My family has officially been at our duty station long enough to watch familiar faces pack up and head off to new adventures. All the houses in my neighborhood are emptying out, which means that my neighbors, my people who have become my friends, confidants, and my children’s playmates are moving away, and it’s heartbreaking in so many ways.

We all know that families will come and go in military life, but when they leave, we often question our own future. Now that half of my ‘hood has left, I can feel the unsettling, impatient itch of moving that military spouses have become all too familiar with.

The weird mixture of antsy and jaded feelings that come to mind when you’re in a duty station but longing for new horizons is called the PCS itch. I have a bad case of it. (Not to sound whiney, but when is my family moving?! Boo hoo.)
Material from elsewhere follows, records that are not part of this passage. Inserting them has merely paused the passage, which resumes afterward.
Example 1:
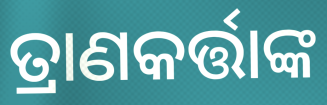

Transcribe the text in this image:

ତ୍ରାଣକର୍ତ୍ତାଙ୍କ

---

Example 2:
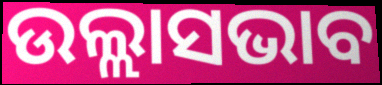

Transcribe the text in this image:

ଉଲ୍ଲାସଭାବ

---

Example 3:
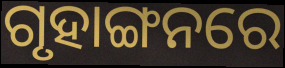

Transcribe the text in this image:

ଗୃହାଙ୍ଗନରେ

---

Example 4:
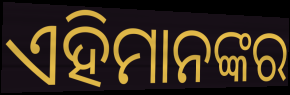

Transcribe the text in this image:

ଏହିମାନଙ୍କର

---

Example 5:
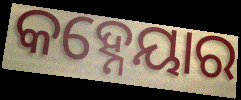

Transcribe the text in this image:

କହ୍ନେୟାରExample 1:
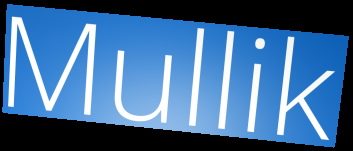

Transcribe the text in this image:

Mullik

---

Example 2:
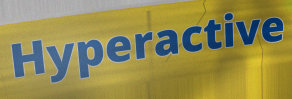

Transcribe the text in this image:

Hyperactive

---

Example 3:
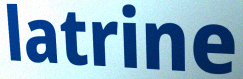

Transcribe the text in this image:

latrine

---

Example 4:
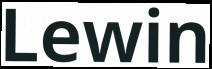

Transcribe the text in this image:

Lewin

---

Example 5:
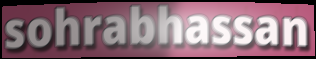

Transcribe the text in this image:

sohrabhassan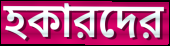
হকারদের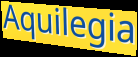
AquilegiaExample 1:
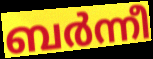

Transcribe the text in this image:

ബർന്നീ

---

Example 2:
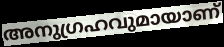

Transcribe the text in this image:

അനുഗ്രഹവുമായാണ്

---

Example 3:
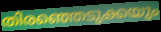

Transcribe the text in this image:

തിരഞ്ഞെടുക്കയും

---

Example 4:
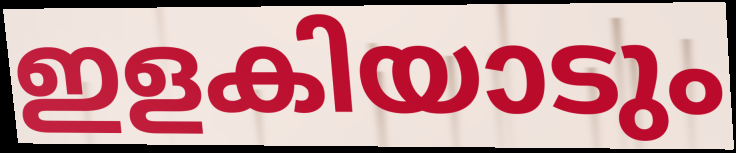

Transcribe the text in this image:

ഇളകിയാടും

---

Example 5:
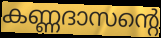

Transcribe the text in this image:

കണ്ണദാസന്റെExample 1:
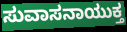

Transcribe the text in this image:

ಸುವಾಸನಾಯುಕ್ತ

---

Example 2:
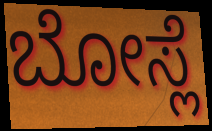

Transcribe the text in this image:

ಬೋಸ್ಲೆ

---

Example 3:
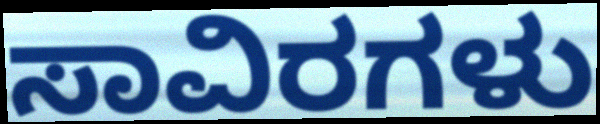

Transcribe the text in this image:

ಸಾವಿರಗಳು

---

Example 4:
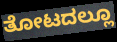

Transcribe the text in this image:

ತೋಟದಲ್ಲೂ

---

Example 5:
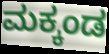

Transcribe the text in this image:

ಮಕ್ಕಂಡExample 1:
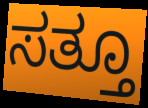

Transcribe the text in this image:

ಸತ್ತೂ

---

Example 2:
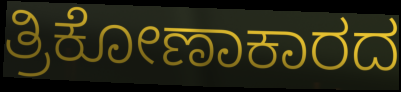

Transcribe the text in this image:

ತ್ರಿಕೋಣಾಕಾರದ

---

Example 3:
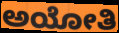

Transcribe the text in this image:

Of course, as military spouses, we know the military dictates every move we do or do not make. My family is currently in limbo, as my husband doesn’t find out until the end of summer when he will be accepted for school, and the next deployment for his unit is close after we find out the date of school.
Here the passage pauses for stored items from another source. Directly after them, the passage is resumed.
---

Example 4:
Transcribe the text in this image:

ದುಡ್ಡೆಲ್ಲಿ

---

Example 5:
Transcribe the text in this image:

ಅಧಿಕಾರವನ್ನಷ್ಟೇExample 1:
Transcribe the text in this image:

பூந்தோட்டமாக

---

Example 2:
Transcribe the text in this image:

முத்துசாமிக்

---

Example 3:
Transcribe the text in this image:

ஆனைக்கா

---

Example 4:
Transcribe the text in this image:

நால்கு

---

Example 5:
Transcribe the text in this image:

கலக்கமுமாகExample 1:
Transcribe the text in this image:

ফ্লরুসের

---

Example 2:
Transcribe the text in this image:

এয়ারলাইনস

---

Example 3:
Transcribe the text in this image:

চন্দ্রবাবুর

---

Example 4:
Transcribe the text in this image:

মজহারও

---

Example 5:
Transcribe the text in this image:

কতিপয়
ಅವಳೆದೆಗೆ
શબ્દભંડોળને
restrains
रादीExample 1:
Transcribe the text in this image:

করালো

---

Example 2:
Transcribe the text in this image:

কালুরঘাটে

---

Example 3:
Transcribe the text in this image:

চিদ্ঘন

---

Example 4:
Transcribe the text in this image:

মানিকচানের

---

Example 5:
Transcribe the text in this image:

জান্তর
So basically, we don’t know what military destiny is in store for us until he gets orders declaring school or deployment.

Is it frustrating? Absolutely! Our oldest child will start a new school, our middle child will be beginning school, and I’ll have a newish baby to be taking care of.

This limbo is complicating my life.

But, dialing in on the positive, I must remember that military spouses and children are resilient, and as always, our main goal is to keep our lives happy and as normal as possible wherever we live and wherever our service member is.

So how does one overcome the PCS itch?

Honestly, I don’t think there’s a cure, but we have to find a way to adapt and stay aboard the keeping-your-sanity express. Toot! You must carry on with your life as it is.

Keep moving along in life as if nothing has changed because technically nothing has changed. Register the kids for school, keep them in their regular routines, keep yourself in your regular routine, and keeping pushing forward.

Now, this doesn’t mean you can’t research your future endeavors. If you’re lucky, with schools most people know where that specific school is located so you can scope out the new state and find out about the new area or base. Teach yourself what may lie ahead but realize you should carry on with normal life.

Remember the expression: “Stop and smell the roses.”

Think of this expression while you’re at your current station. Enjoy the friends you still have left and make plans. You could even spice it up and make a new friend. Join a class or spread your wings by exploring places you haven’t visited near your installation.

Take yourself out and enjoy all the sights and places you’ve found along the way. Rearrange your furniture in your house for the millionth time or completely redecorate your house. Truly cherish your favorite restaurant or coffee shop.

Don’t take anything for granted because there are friends and favorite places you will miss. Live in the moment and treasure what is your present life.